*DIRECTIONS*.
Output the data verbatim, minus the images.

*SOURCE MATERIAL*.

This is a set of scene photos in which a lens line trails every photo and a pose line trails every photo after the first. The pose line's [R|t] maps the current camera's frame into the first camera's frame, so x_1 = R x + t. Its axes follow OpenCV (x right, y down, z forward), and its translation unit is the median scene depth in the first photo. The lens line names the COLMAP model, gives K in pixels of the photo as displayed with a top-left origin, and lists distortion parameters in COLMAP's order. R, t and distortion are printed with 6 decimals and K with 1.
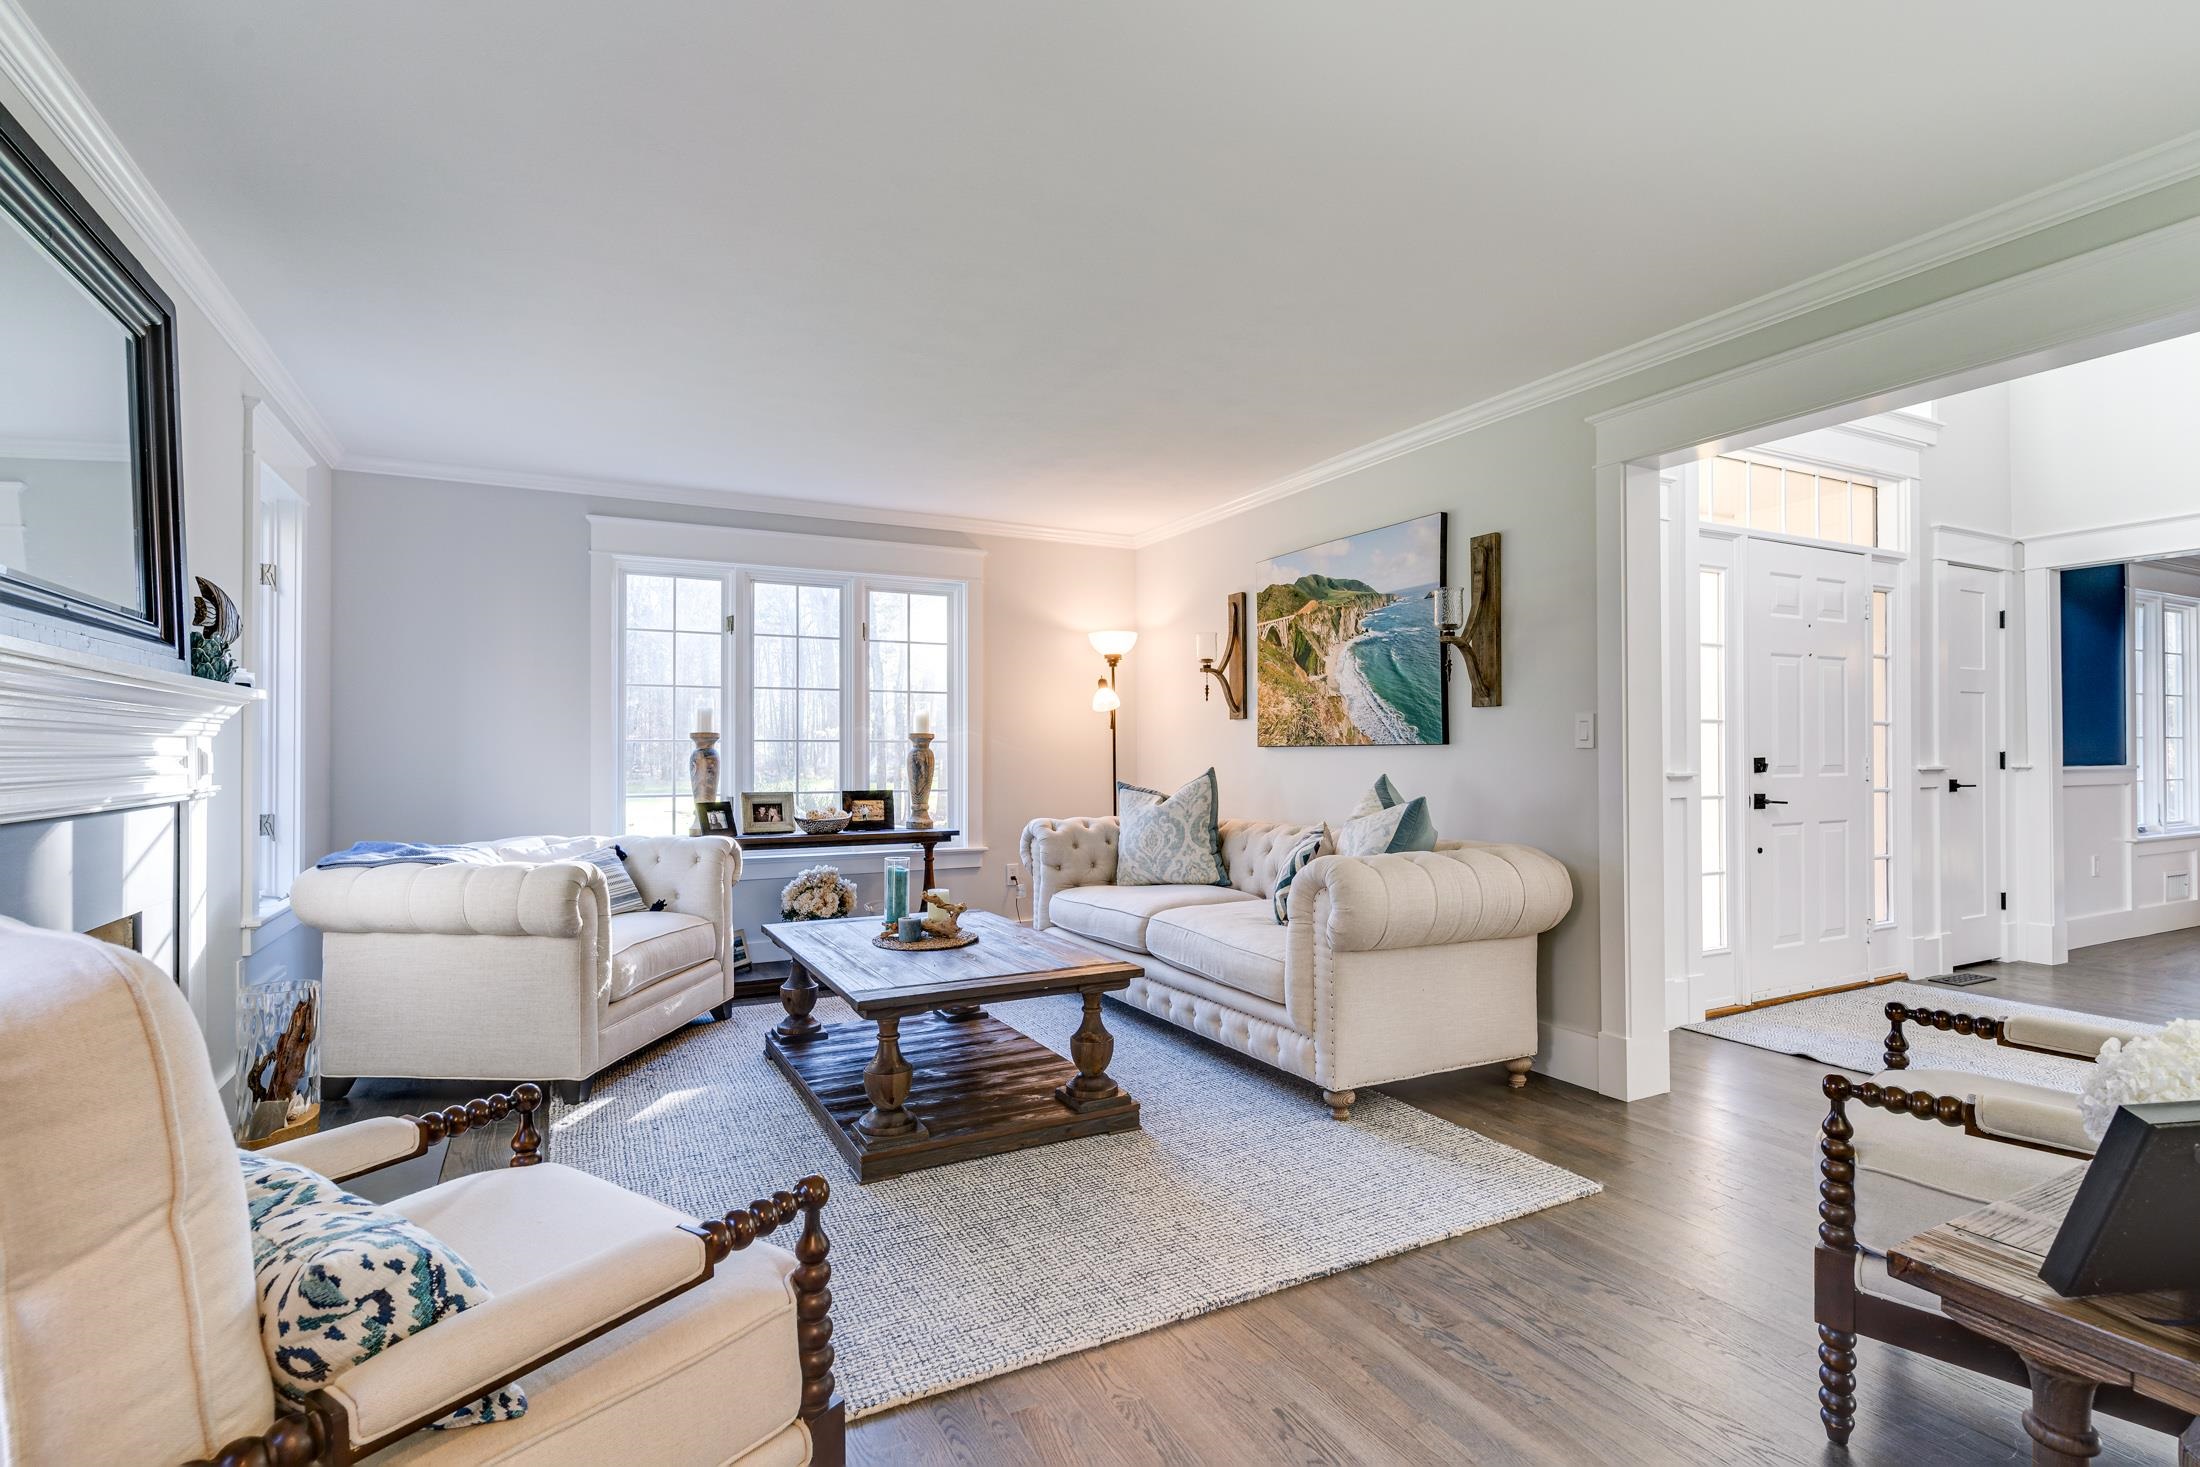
lens RADIAL K [[1047.9, 0, 1099.5], [0, 1047.9, 747.1], [0, 0, 1]] dist [0.001994, 0.000712]
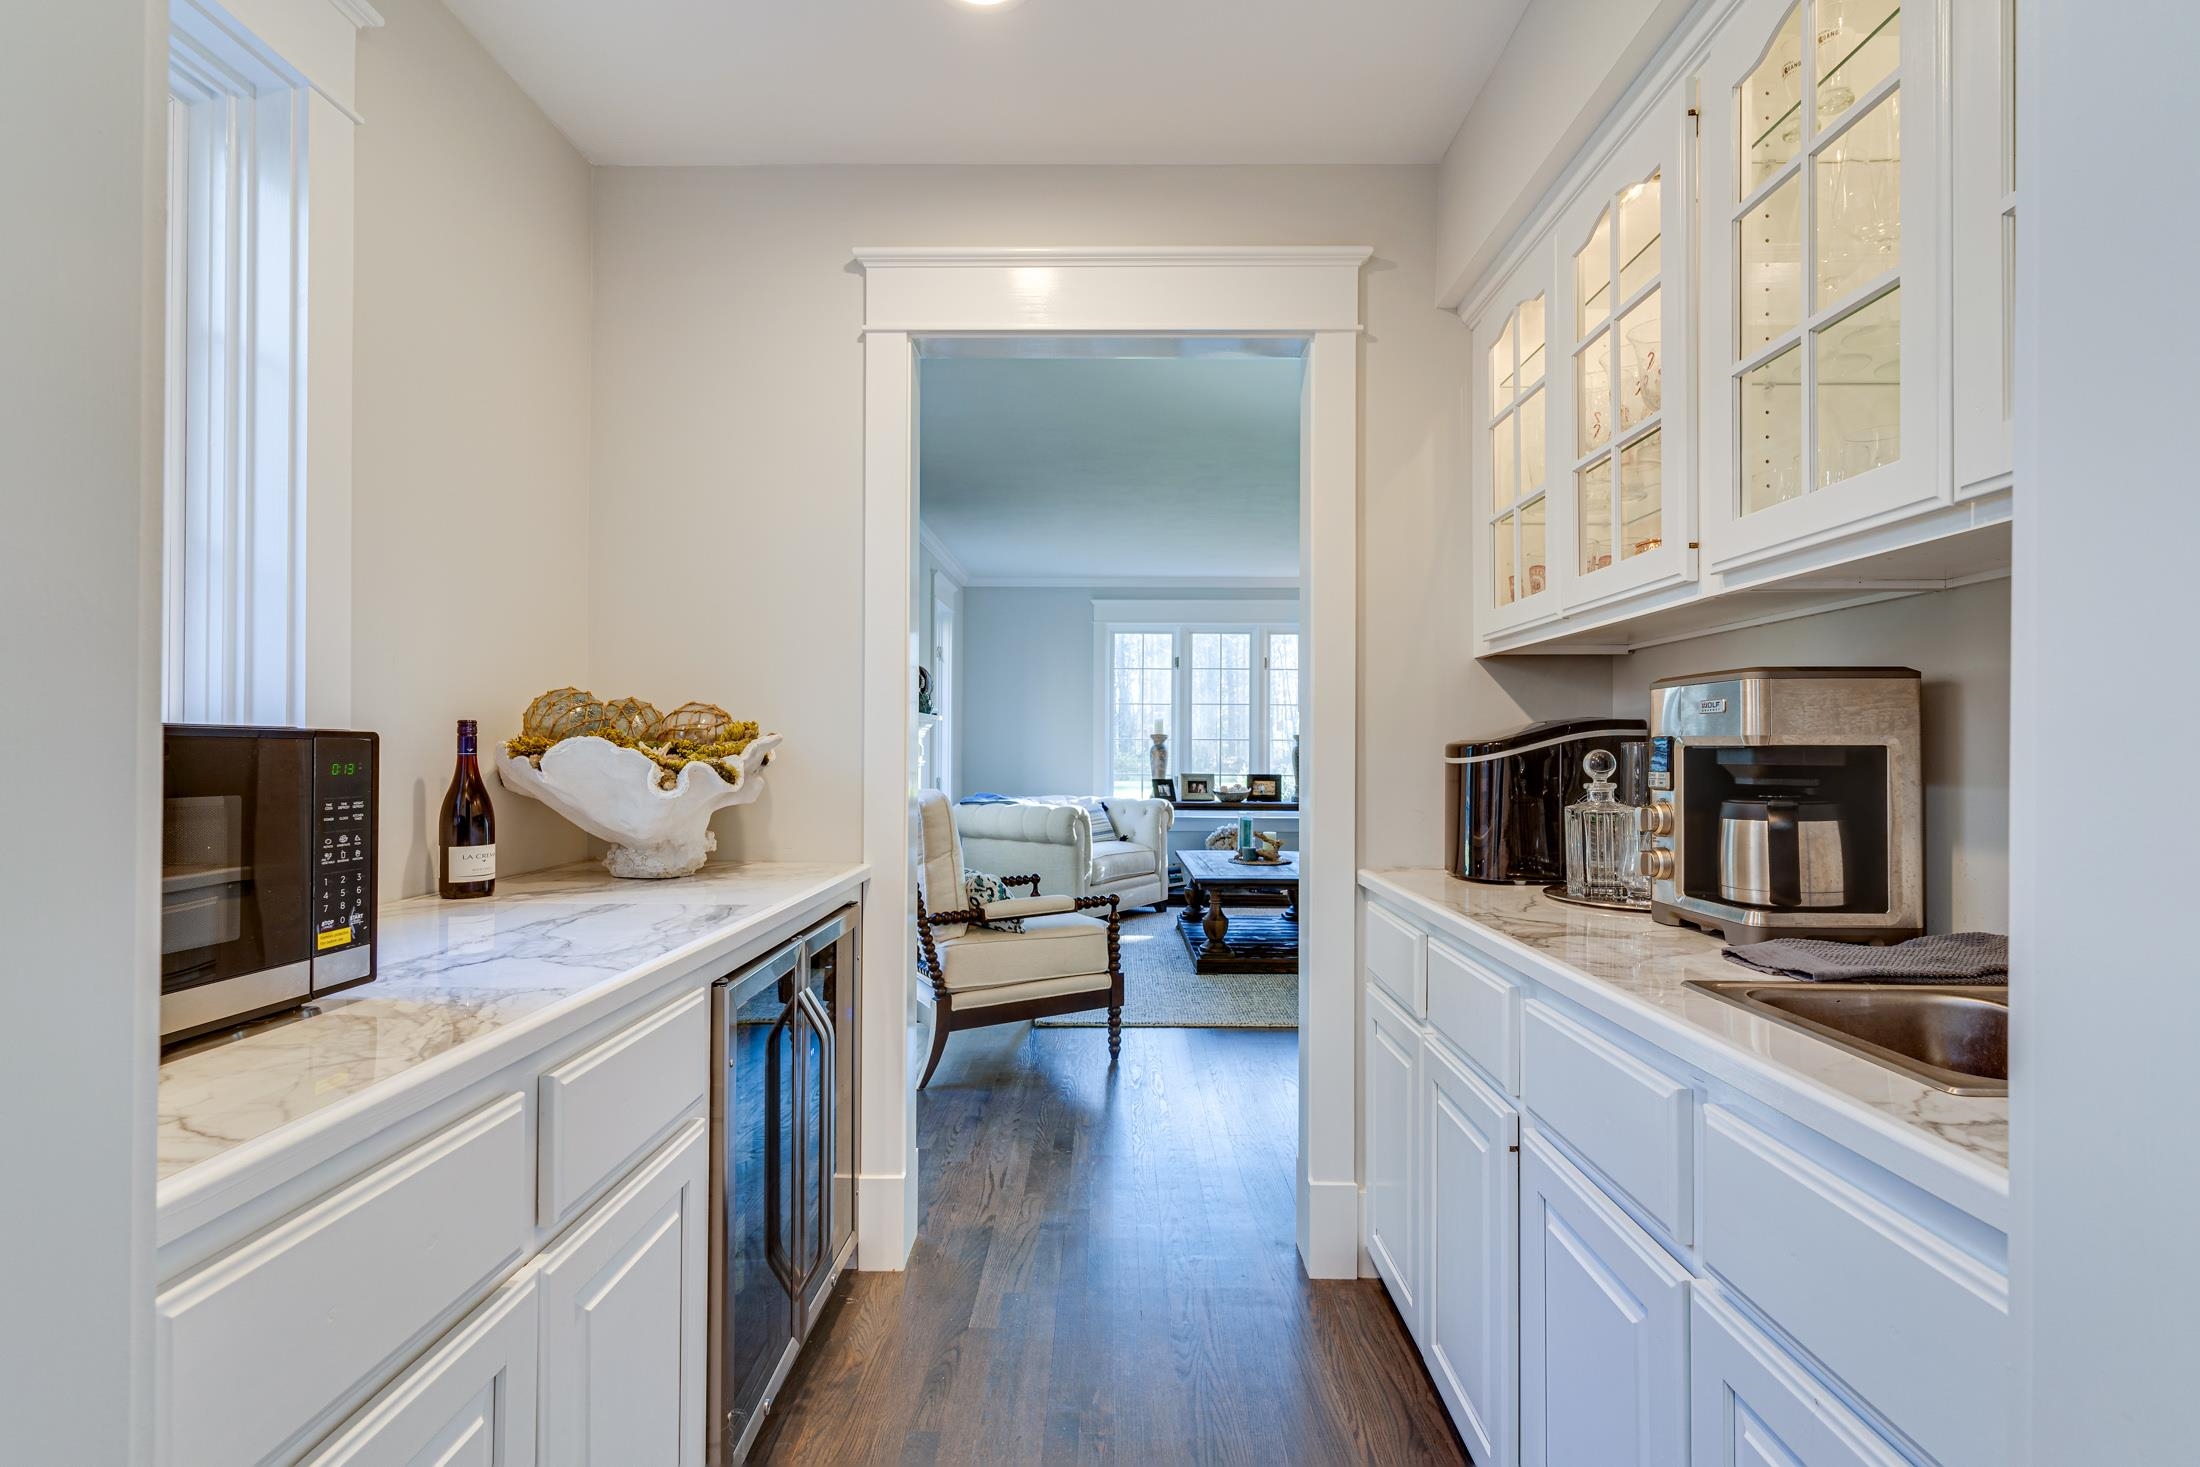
lens RADIAL K [[1047.9, 0, 1101.2], [0, 1047.9, 742.3], [0, 0, 1]] dist [0.001994, 0.000712]
pose [[0.884293, 0.005279, -0.466902, 0.282218], [-0.005151, 0.999986, 0.001550, -0.003995], [0.466904, 0.001034, 0.884308, -0.426760]]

*SOLUTION TO THIS PROBLEM*.
This is a set of scene photos in which a lens line trails every photo and a pose line trails every photo after the first. The pose line's [R|t] maps the current camera's frame into the first camera's frame, so x_1 = R x + t. Its axes follow OpenCV (x right, y down, z forward), and its translation unit is the median scene depth in the first photo. The lens line names the COLMAP model, gives K in pixels of the photo as displayed with a top-left origin, and lists distortion parameters in COLMAP's order. R, t and distortion are printed with 6 decimals and K with 1.
lens RADIAL K [[1047.9, 0, 1099.5], [0, 1047.9, 747.1], [0, 0, 1]] dist [0.001994, 0.000712]
lens RADIAL K [[1047.9, 0, 1101.2], [0, 1047.9, 742.3], [0, 0, 1]] dist [0.001994, 0.000712]
pose [[0.884293, 0.005279, -0.466902, 0.282218], [-0.005151, 0.999986, 0.001550, -0.003995], [0.466904, 0.001034, 0.884308, -0.426760]]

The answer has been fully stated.